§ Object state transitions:
####

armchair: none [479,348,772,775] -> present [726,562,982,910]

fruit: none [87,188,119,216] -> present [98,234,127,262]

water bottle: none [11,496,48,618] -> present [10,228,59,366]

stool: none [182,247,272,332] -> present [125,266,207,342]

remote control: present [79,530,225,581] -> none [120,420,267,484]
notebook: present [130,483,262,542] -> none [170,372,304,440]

####

§ The task: Give back the entries exactly, so that each line matches the original.

§ Finished exercise:
armchair: none [479,348,772,775] -> present [726,562,982,910]

fruit: none [87,188,119,216] -> present [98,234,127,262]

water bottle: none [11,496,48,618] -> present [10,228,59,366]

stool: none [182,247,272,332] -> present [125,266,207,342]

remote control: present [79,530,225,581] -> none [120,420,267,484]
notebook: present [130,483,262,542] -> none [170,372,304,440]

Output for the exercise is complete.